Dear Sam, I am 15 and recently went out with a 23 yr old. When we first started talking he was lovely and then when i went to his it was all going okay. Then we had sex (and i know it is illegal) but after that he was really controling so i told him it was over. He didnt take it two well and told me he is going to be in my life no matter what. He keeps contacting me through many ways. He was getting really upset and did the guilt trip and i fell for it and took him back and he went all controling again so i asked my sister what to do and she said dump him and cut all ties with him. so i did.

but now i may be pregnant, and everytime i go to get a pregnancy test something pops up in my family. I am not close to anyone in my family because we do not get along, apart from me and my sister because i live with her.

i told my best friend about it and her phone got stolen and the texts went around my school and everyone is telling me to press charges against him for underage sex because it is classed a rape. but i have no clue what to do... and i couldnt press charges against him because i agreed to it...

sorry for it being so long...i am just so confused, please write back

H x

Sam's answer

Sam 

10/06/2011 8:40pm 

Hello

It sounds like you have been through a really tough time. You are right it was illegal for him to have had sex with you because you are under the age of 16 - but it's really important that you know that you haven't done anything wrong. If you wanted to press charges against him this could still be possible because according to the law you aren't able to make that decision to agree to have a sexual relationship. I can see that can be a bit confusing and for more information about that you can check out the Brook website page 'Consenting to sexual relationships'.

I'm sorry that you aren't that close to your family, but it sounds like you do have good support from your sister. You did the right thing to talk to her about this; she gave you some good advice. Adults like this man you describe can be very forceful and try to get you to feel bad or scared about what happened. That's how they try to trap young people in relationships that are abusive. These kinds of people are very good at making you feel like you've done something wrong when, in fact, they are the ones taking advantage of the situation and doing their best to make sure that the young person they are hurting never tells so they don't get into trouble.

Your GP can give you a pregnancy test, but you can also get one done at a Brook clinic - you can check the Brook website and see where there is a clinic close to you. You could also visit a family planning clinic - you can find out where there is one close to you by visiting www.fpa.org.uk.

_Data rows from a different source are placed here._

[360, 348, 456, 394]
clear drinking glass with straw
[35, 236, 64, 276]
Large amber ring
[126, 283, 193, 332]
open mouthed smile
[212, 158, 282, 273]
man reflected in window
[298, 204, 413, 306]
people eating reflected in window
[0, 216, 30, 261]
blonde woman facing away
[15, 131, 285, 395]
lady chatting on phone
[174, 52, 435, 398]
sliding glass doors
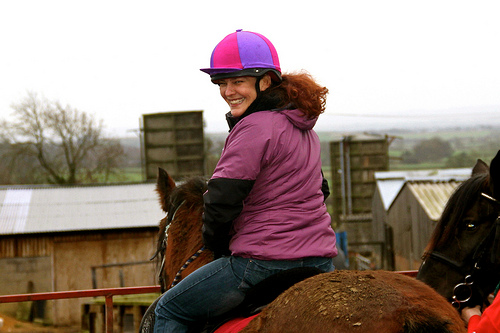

You've been really brave and there are other adults out there who can help. Do you think you might feel able to talk with your sister about the situation at school and how you are feeling about what has happened? It sounds like this has been really hard on you and it could be really helpful to have someone to turn to.

You are also always welcome to talk to a ChildLine counsellor, they are friendly and understand the sorts of problems you might be worried about. They won’t judge you or put you down and they are not easily shocked. Instead, they will listen and help talk you through your options.

If this man does still try to contact you, maybe you can consider telling a trusted adult about this. That could be your sister or a teacher in school for example - but you can also always contact the police about what he is doing and about what has happened. You haven't done anything wrong and there are trusted people out there who can help you.